EXERCISE GOAL
Can you write out the stretch from "While I was" through "in the evening." in the Bain consulting interview below, substituting "pool" for "gym"?

PASSAGE TO READ
Yes, you learn how to build excel models and make beautiful slides, but the real value was meeting people from around the world.

Davis Nguyen for the Questions and Answers

What your day-to-day role looks like at Bain and in consulting in general depends largely on the project you’re staffed on and what role you have on the team.

This is to say, your role is always changing. This is the appeal of consulting for a lot of people.

But what you are always doing is learning to break a problem down, learning to work on a team, and learning to manage your own time to help a client improve their business.

It doesn’t matter if you are the case team leader on the project, if you’re the consultant, or if you are the associate consultant, you are going to be responsible for a workstream. We call it “owning” the workstream.

On a Private Equity deal where a firm is deciding if they should acquire a Chinese sausage farm, you might be responsible for building a model to estimate the market size for the Chinese sausage market in North America. Or you might be working on a Merger and Acquisition project where you’re designing with the COO what the newly-merged leadership team will look like.

The short answer is no. I was never specialized. And in fact, at Bain, particularly, you’re not forced to specialize until you reach the Manager level.

My mentors and PD coach at Bain always pushed me to try new projects and industries so I could get a breadth of experience versus specializing early on.

The hours you work at Bain will depend on the project and the team. For example, if the project has a fast turnaround time, you might work late nights. If the project is pro-bono, you might work fewer hours.

I’ll give you extremes and my norm.

While I was on the pro-bono project my average day started at 7 am since our team wanted to start early but we would be done around 5 pm so I cooked dinner each night and went to the gym in the evening.

When I was working on a 2-week private equity deal with multiple interested buyers, I worked from 6 a.m. until around 3 a.m. for those 2 weeks and had weekend work too. That was the extreme.

An average work schedule for my time at Bain started with a meeting at 8 a.m. and ended around 9 p.m. Monday through Thursday with Fridays ending at 5-6 p.m. I didn’t usually work on weekends. I only had 2 projects that had some weekend work that was very much needed.

At Bain, we have a Staffing Manager, who helps assign you to new projects.

You also get a weekly email of all the upcoming projects in your office as well as requests from other offices.

(Stored data)
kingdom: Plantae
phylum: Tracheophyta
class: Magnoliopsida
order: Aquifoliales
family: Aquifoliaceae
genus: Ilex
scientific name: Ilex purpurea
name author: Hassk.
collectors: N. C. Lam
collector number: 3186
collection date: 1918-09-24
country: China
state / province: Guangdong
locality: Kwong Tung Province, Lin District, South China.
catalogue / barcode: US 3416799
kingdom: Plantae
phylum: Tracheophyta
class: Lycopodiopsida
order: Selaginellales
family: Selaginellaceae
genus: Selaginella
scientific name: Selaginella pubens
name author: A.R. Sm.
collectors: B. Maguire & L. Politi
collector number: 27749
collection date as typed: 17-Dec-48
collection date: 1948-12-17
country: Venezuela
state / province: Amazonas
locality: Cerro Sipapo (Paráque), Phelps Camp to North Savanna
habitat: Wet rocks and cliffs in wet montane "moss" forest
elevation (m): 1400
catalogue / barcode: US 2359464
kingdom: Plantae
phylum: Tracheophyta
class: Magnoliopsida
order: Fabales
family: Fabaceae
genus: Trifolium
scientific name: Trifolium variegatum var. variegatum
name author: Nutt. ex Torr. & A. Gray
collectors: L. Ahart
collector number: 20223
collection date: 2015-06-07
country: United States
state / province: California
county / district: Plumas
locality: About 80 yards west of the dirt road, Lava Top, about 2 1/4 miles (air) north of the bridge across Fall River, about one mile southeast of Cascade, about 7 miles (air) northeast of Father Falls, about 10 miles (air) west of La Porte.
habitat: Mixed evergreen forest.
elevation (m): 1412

REPLY
While I was on the pro-bono project my average day started at 7 am since our team wanted to start early but we would be done around 5 pm so I cooked dinner each night and went to the pool in the evening.